» Work to complete
1. According to the passage on the NaBFID bill debate, to what level will the government's stake in NaBFID eventually be brought down?
2. In the passage on the NaBFID bill debate, change the part starting with "She stressed that" and going on through "accountability and oversight.", putting "schemes" in place of "projects".
3. Summarize the passage on the NaBFID bill debate in two sentences.

» Provided passage

She said that development finance is highly risky and takes a long time as gestation periods are long, and it also needs a higher credit cost to be included. “It is not as if we are dependent on FDI (foreign direct investment) or sovereign fund,” she said, adding that it will establish a credible framework for both equity and debt investment.
“It will attract investment from both domestic and global institutional investors as we as domestic retail investors. We are not depending on just FDIs,” she told the House. About the ownership of NaBFID, she said, “The government’s stake will start from 100 per cent but eventually long time later it will be brought down to 26 per cent. But, there will always be 26 per cent presence of the government at all times. It will be professionally run and the government will only appoint the chairman. Other appointments will be done by the Banks Board Bureau and not by the government.”
She stressed that all the safeguards have been provided in the bill. In her 2019-20 budget speech, Sitharaman had proposed a study for setting up DFIs for promoting infrastructure funding. About 7,000 projects have been identified under the National Infrastructure Pipeline (NIP) with a projected investment of Rs 111 lakh crore during 2020-25.
NIP, a first-of-its-kind initiative to provide world-class infrastructure across the country and improve the quality of life for all citizens, will be crucial for attaining the target of becoming a $5 trillion economy by Financial Year 2025. Participating in the debate, several opposition members demanded that the bill be sent to a select committee as it lacked adequate provisions for accountability and oversight.
Narain Das Gupta of the AAP said the bill should be sent to a select committee. He pointed out that there are no provisions of accountability or oversight and asked why a new bank was being created when similar institutions have “failed in the past”. Congress leader Jairam Ramesh rued that the bill was not sent to a standing committee of Parliament for scrutiny.
Ramesh outlined the long history of development financial institutions in the country, and talked about IDBI, ICICI, and NABARD, among others. Terming the bill “very ambitious”, he said NaBFID would be a government company and huge resources are going to be mobilised, and yet there is no external oversight, external surveillance, or external monitoring.
Jharna Das Baidya of the CPI(M) demanded that the government set out a structural financial mechanism for this as similar institutions such as ICICI, IDBI and IFCI were set up earlier as well. She said the current bill does not have adequate provisions for accountability to the stakeholders and the public at large.

» Information provided
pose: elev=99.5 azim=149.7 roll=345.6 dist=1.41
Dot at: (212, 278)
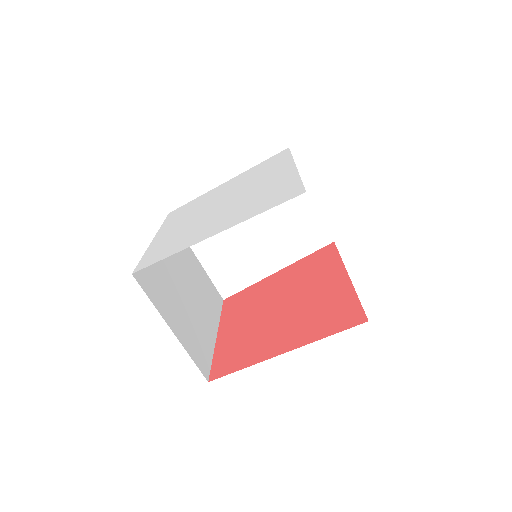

» Answer set
1. 26 per cent

2.
She stressed that all the safeguards have been provided in the bill. In her 2019-20 budget speech, Sitharaman had proposed a study for setting up DFIs for promoting infrastructure funding. About 7,000 schemes have been identified under the National Infrastructure Pipeline (NIP) with a projected investment of Rs 111 lakh crore during 2020-25.
NIP, a first-of-its-kind initiative to provide world-class infrastructure across the country and improve the quality of life for all citizens, will be crucial for attaining the target of becoming a $5 trillion economy by Financial Year 2025. Participating in the debate, several opposition members demanded that the bill be sent to a select committee as it lacked adequate provisions for accountability and oversight.

3. In the House, it was stated that NaBFID would attract domestic and global investors, that the government's stake would start at 100 per cent and eventually fall to a permanent 26 per cent, and that the institution would be professionally run with all safeguards provided in the bill. Opposition members from the AAP, Congress and CPI(M) argued that the bill lacked adequate provisions for accountability and oversight, and several demanded that it be sent to a select committee.